What you should do: Extract every line of the material and reproduce each one verbatim, with no changes.

Material provided:
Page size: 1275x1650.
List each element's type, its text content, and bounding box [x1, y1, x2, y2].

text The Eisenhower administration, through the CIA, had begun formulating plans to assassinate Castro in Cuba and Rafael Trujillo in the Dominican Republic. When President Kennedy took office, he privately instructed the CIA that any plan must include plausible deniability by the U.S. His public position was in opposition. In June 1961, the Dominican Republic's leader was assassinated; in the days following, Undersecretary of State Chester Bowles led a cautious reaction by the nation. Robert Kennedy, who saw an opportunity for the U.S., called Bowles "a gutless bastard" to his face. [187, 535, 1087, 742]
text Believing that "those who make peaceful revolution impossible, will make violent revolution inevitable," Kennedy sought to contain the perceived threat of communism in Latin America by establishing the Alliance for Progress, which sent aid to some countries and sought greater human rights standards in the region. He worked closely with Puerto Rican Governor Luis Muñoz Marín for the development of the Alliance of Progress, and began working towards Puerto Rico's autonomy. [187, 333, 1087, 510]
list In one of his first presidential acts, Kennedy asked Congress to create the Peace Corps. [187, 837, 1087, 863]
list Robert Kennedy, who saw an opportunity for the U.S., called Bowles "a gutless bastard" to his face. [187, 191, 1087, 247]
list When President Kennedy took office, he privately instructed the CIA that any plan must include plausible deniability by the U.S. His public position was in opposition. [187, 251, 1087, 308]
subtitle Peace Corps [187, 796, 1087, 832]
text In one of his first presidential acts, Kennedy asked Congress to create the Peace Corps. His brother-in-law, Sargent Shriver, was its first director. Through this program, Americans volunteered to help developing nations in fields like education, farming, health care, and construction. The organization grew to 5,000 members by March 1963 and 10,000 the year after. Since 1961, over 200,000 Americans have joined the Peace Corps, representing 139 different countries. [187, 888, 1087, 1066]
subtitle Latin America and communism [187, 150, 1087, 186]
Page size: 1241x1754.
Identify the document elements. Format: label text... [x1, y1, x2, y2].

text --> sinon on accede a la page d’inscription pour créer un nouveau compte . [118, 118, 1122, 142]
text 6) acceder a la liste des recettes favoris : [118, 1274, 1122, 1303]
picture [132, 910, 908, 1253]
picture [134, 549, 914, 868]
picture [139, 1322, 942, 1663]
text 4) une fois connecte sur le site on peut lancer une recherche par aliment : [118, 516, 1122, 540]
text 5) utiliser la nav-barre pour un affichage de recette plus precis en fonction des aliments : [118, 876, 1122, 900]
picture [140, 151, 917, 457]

Complete answer:
Page size: 1275x1650.
List each element's type, its text content, and bounding box [x1, y1, x2, y2].

text The Eisenhower administration, through the CIA, had begun formulating plans to assassinate Castro in Cuba and Rafael Trujillo in the Dominican Republic. When President Kennedy took office, he privately instructed the CIA that any plan must include plausible deniability by the U.S. His public position was in opposition. In June 1961, the Dominican Republic's leader was assassinated; in the days following, Undersecretary of State Chester Bowles led a cautious reaction by the nation. Robert Kennedy, who saw an opportunity for the U.S., called Bowles "a gutless bastard" to his face. [187, 535, 1087, 742]
text Believing that "those who make peaceful revolution impossible, will make violent revolution inevitable," Kennedy sought to contain the perceived threat of communism in Latin America by establishing the Alliance for Progress, which sent aid to some countries and sought greater human rights standards in the region. He worked closely with Puerto Rican Governor Luis Muñoz Marín for the development of the Alliance of Progress, and began working towards Puerto Rico's autonomy. [187, 333, 1087, 510]
list In one of his first presidential acts, Kennedy asked Congress to create the Peace Corps. [187, 837, 1087, 863]
list Robert Kennedy, who saw an opportunity for the U.S., called Bowles "a gutless bastard" to his face. [187, 191, 1087, 247]
list When President Kennedy took office, he privately instructed the CIA that any plan must include plausible deniability by the U.S. His public position was in opposition. [187, 251, 1087, 308]
subtitle Peace Corps [187, 796, 1087, 832]
text In one of his first presidential acts, Kennedy asked Congress to create the Peace Corps. His brother-in-law, Sargent Shriver, was its first director. Through this program, Americans volunteered to help developing nations in fields like education, farming, health care, and construction. The organization grew to 5,000 members by March 1963 and 10,000 the year after. Since 1961, over 200,000 Americans have joined the Peace Corps, representing 139 different countries. [187, 888, 1087, 1066]
subtitle Latin America and communism [187, 150, 1087, 186]
Page size: 1241x1754.
Identify the document elements. Format: label text... [x1, y1, x2, y2].

text --> sinon on accede a la page d’inscription pour créer un nouveau compte . [118, 118, 1122, 142]
text 6) acceder a la liste des recettes favoris : [118, 1274, 1122, 1303]
picture [132, 910, 908, 1253]
picture [134, 549, 914, 868]
picture [139, 1322, 942, 1663]
text 4) une fois connecte sur le site on peut lancer une recherche par aliment : [118, 516, 1122, 540]
text 5) utiliser la nav-barre pour un affichage de recette plus precis en fonction des aliments : [118, 876, 1122, 900]
picture [140, 151, 917, 457]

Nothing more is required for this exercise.